22 April 2014

Why Go the Lonelier Way?

W. Compton Leith (pseudonym of Ormonde Maddock Dalton, 1866-1945), Sirenica (London: John Lane, 1913), pp. 104-106:
If in young life the Sirens' music float towards you over still waters, put the helm about while it is yet an uncertain sound; let those whose ears are closed lash you to the mast until the echoes are heard no longer. Beware lest for a moment's heedlessness your days be consumed away, lest kindred, fatherland, and friends be lost to you, and your bones lie bleaching upon that shore. Believe it not, when pride or flattery would persuade that you are of a force to meet the insidious danger; none are of that force, not even the heroes and the slayers of many dragons.
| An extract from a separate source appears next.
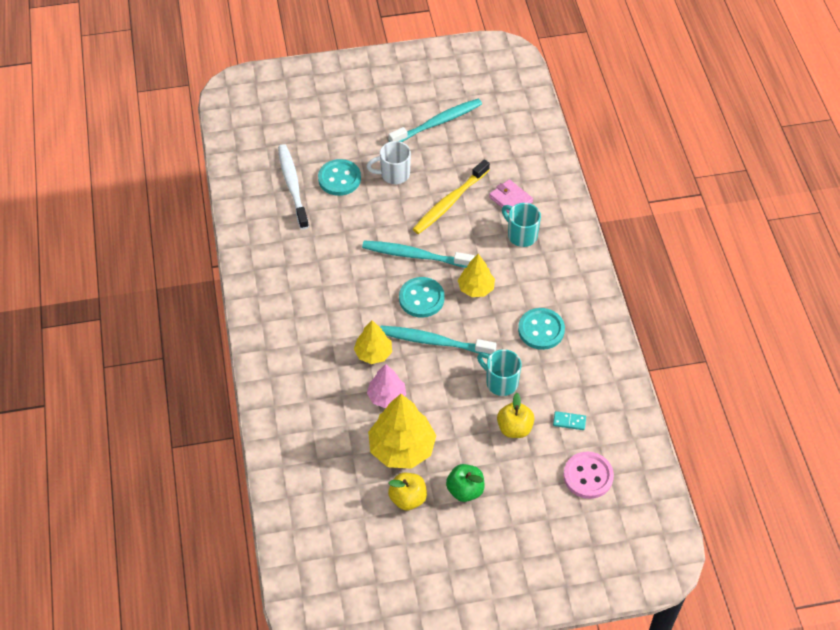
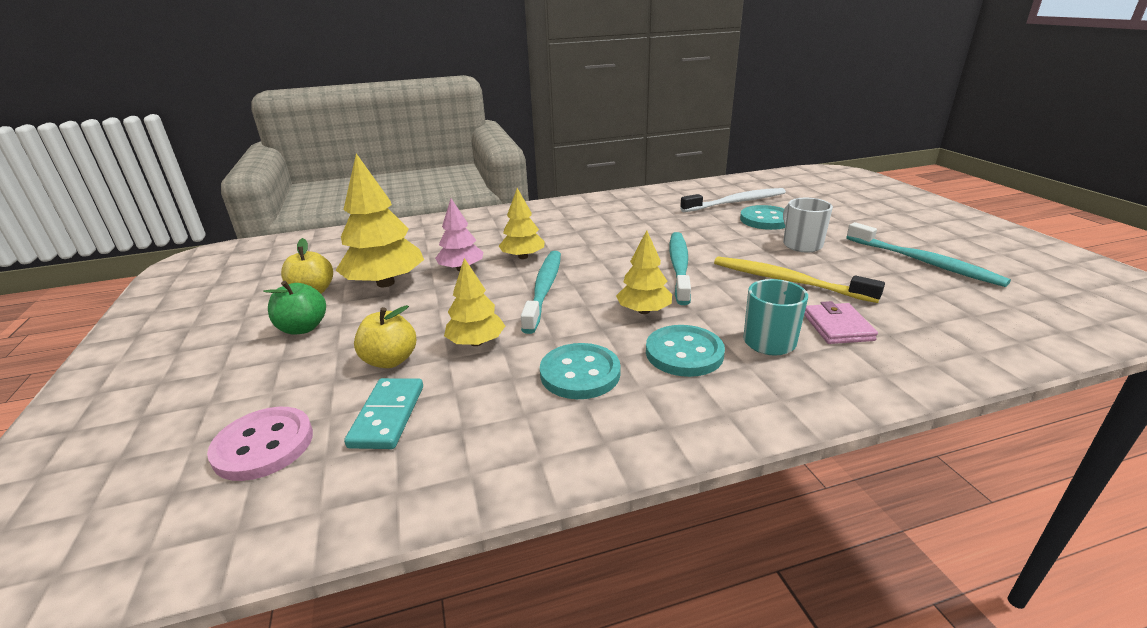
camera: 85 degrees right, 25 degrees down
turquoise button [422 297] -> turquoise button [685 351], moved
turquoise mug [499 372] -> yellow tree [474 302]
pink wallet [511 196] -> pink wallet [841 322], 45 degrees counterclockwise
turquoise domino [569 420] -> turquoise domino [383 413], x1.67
If fortune offers peace of happiness, with all its estimable solid gain, its neighbourhood of minds and profitable communions, why go the lonelier way, consorting with shadows, feeding upon vanity of dreams? You are like to become among men as the poplar among the trees, too sensitive to dwell in commonality, whitening the wayside with a floss that none shall spin. Be wise, return among the happy of mankind for whom laws are framed and politics constructed; who, trenching themselves within a pale and taming down ambitions, receive their certain wages in the weighed gold of tranquillity.